**** Document extract

11 Nov Dizzying Ride May Be Ending for Tech Start-Ups
SAN FRANCISCO — The worth of hot technology start-ups seemed for years to go in only one direction: straight up.
Now there are signs of growing unease over the dizzying valuations of some of the most richly priced private companies.
The latest sign has emerged with one such favorite, Snapchat, being discounted 25 percent by one of its more recent investors, Fidelity, the mutual fund giant.
Another start-up, Dropbox, the widely used file storage service, was devalued by the giant asset manager BlackRock this year.
The funds’ markdowns may tap the brakes on a fast-growing market. Investors, in the hopes of getting a piece of the next Facebook or Google, have been pouring billions of dollars into young private companies.
Yet the public stock market has cooled for new technology companies: witness the current effort by Square, a mobile payments company, to go public at a valuation lower than what its last private investment gave it.

********
**** Supplied information

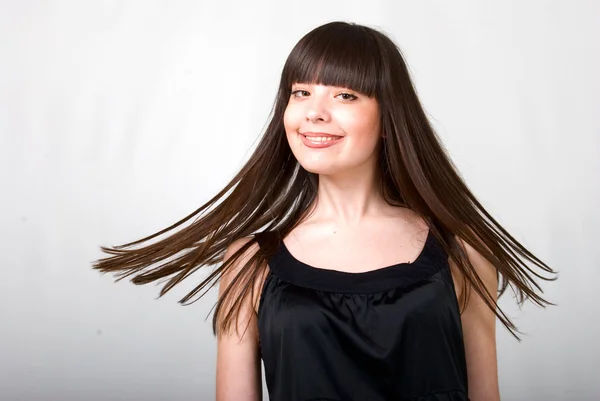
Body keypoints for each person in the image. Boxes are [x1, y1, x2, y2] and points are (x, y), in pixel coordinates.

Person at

********

__Assignment 1__:
Answer these questions from the article on tech start-up valuations, one answer per line:
(a) By what percentage did Fidelity discount Snapchat?
(b) Which asset manager devalued Dropbox this year?
(c) What kind of company is Square?
__Assignment 2__: Pick up the article on tech start-up valuations after its final sentence and keep writing.

__Answer box 1__:
(a) 25 percent
(b) BlackRock
(c) A mobile payments company

__Answer box 2__:
The moves by Fidelity and BlackRock reflect how mutual funds can create challenges for technology’s favored start-ups, just as they helped inflate valuations in the first place.
Over the last few years, mutual funds fought to buy pieces of appealing venture-backed companies like Snapchat and Dropbox. The idea was that public investors wanted to own these start-ups because their value was growing faster than that of many publicly traded companies. By owning the private shares, the large mutual funds would also get to know the start-ups and be well positioned to buy their shares when they went public.
As mutual fund and venture capital investors jockeyed with hedge funds and sovereign wealth funds to invest, their abundant capital pushed prices for private shares into the stratosphere.